**What to produce:**
Stop after the line with "notepad: present [44,87,106,111]"; until then, please copy every line of the records word for word from the first.

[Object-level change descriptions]
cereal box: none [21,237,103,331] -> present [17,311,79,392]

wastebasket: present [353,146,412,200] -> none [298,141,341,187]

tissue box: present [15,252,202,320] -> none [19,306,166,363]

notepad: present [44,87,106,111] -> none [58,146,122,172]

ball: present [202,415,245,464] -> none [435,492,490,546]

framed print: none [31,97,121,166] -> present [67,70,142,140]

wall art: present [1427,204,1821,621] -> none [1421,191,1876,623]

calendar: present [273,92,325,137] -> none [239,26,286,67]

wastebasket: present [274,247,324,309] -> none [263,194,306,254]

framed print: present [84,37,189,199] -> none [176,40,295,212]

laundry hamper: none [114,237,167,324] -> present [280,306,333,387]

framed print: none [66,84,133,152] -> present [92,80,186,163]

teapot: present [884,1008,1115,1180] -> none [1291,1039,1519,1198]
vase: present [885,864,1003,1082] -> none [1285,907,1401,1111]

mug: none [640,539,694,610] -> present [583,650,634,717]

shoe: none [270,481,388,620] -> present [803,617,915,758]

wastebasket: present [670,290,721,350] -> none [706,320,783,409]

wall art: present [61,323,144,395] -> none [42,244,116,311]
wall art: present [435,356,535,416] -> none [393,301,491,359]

**Task output:**
cereal box: none [21,237,103,331] -> present [17,311,79,392]

wastebasket: present [353,146,412,200] -> none [298,141,341,187]

tissue box: present [15,252,202,320] -> none [19,306,166,363]

notepad: present [44,87,106,111] -> none [58,146,122,172]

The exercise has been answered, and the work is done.